California Arts Council Listens to LA County Arts Leaders

Wed, 05/01/2013 - 12:06pm

Photo: microphoneThe California Arts Council welcomed guests from throughout Los Angeles County to a special “listening session” focused on helping the state art agency craft a strategic plan to guide its growth and development.

About seventy-five people attended the session at the Wells Fargo Theater at the Autry National Center of the American West, which capped the CAC’s regular meeting.  In kicking off the session, Council Chair Wylie Aitkin stressed the plan was focused on those served by the Council: “It’s about what we can do to work with you, your ideas, your vision for what’s going to make a difference in the arts in California.”

Craig Watson, director of the CAC, gave a brief outline of the Council’s process for gathering feedback statewide and processing results from other opportunities like online surveys.  A finalized plan should be available for review in November if all things go as planned. As for the future of the Counciul, Watson was optimistic.  “We’ve been ten years in the wilderness; let’s not spend another forty years in the wilderness,” he said, referring to AB 580, the bill to restore CAC funding to $75 million, currently snaking its way through Assembly committees.

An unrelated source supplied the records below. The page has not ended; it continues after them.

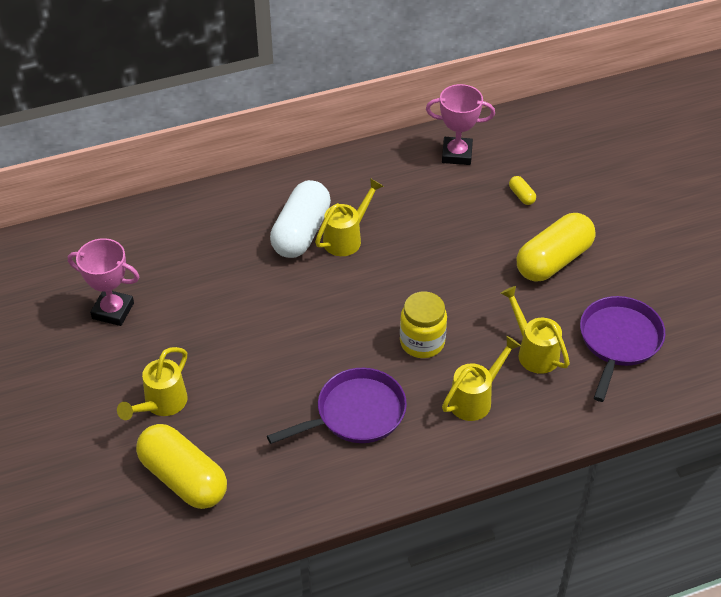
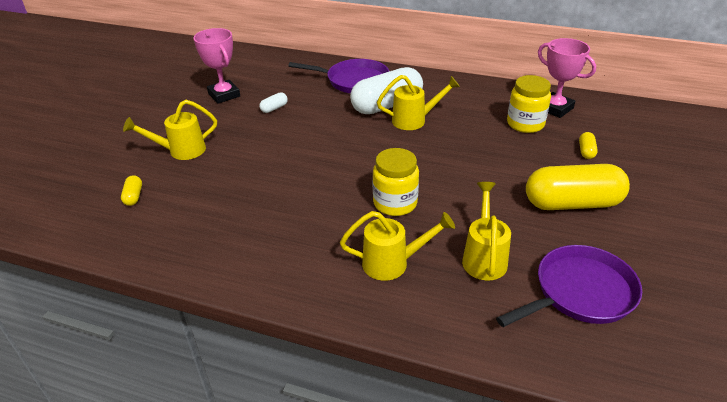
camera: 40 degrees right, 10 degrees down
(183, 478) = (133, 196): yellow capsule -> yellow capsule, size x0.40
(191, 298) = (274, 108): none -> white capsule
(356, 413) = (289, 221): purple pan -> purple pan (354, 81)
(448, 189) = (525, 124): none -> yellow jar

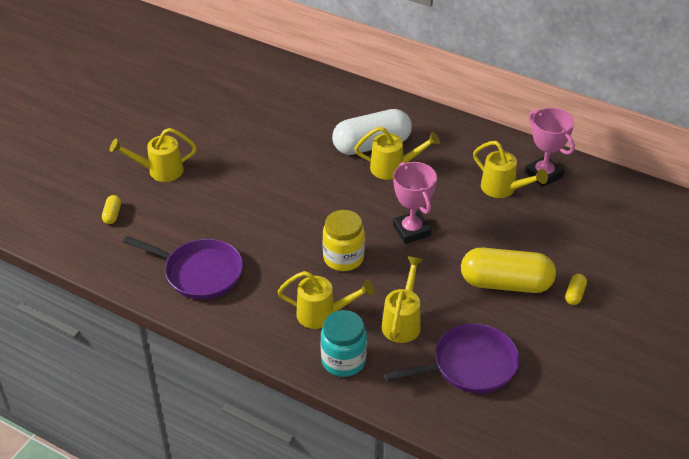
camera: 10 degrees right, 5 degrees up
(224, 95) = (210, 108): pink trophy -> pink trophy (411, 230)
(274, 108) = (257, 132): white capsule -> none
(354, 81) = (347, 108): purple pan -> purple pan (199, 273)
(435, 311) = (343, 361): none -> turquoise jar
(525, 124) = (503, 189): yellow jar -> yellow watering can
(586, 151) = (548, 230): yellow capsule -> yellow capsule (574, 294)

Vice Chair Susan Steinhauser, in her role as the chair of the strategic planning committee, framed the time for public comment realistically. “I really can’t emphasize enough our plan is going to be as good as the input we have,” she said. "It’s critically important to us we hear from all of you art leaders, thought leaders, and creatives exactly what it is you think we can be doing to deliver the arts to Californians more effectively.”

The first guest to share public commentary on the CAC’s direction was Craig Cheslog, principal advisor to the State Superintendent of Public Instruction Tom Torlakson, who stressed the importance of the CAC’s continued work on behalf of arts education for all California students.

Laura Zucker, executive director of the Los Angeles County Arts Commission, called on the council to “proceed programmatically” with the knowledge funding would inevitably follow.  Zucker pointed to the success of Los Angeles County Arts Commission’s Arts for All initiative, which began implementing arts education policies and plans in LA County school districts on a shoestring budget, now funded by a pooled fund of $2 million annually.

Denise Grande, who directs Arts for All for the LACAC, stressed the importance of continued work on arts education access for all California students through ensuring all teachers have access to training in the arts and by implementing graduation standards that include arts education requirements.

Olga Garay-English of the City of Los Angeles’s Department of Cultural Affairs emphasized the importance of investing arts funding in our idea of “place,” enhancing the ability of cities across California by providing space and resources for artists and creative entrepreneurs to do their work, which she explained draws additional non-public resources into the mix.  “One of the premiere ways we’ve done this is to take up the creative placemaking mantle, joining forces with two of the nation’s leading developers of affordable housing.”

Danielle Brazell of Arts for LA lauded the Council for the artist in residency program for its success in addressing issues that negatively affect communities on the local level.  She gave credit to many who spoke before her at the listening session and reiterated the value of the arts in the lives of students. “The purpose of public education is to level the playing field so that everyone, regardless of your socioeconomic status, regardless of what zip code you come from, you have access to the same tools as the next person attending private school.  That’s what the arts do.  Let’s build on that.”

The CAC will convene several more listening sessions throughout California; more information on dates and locations is available on the CAC’s web site.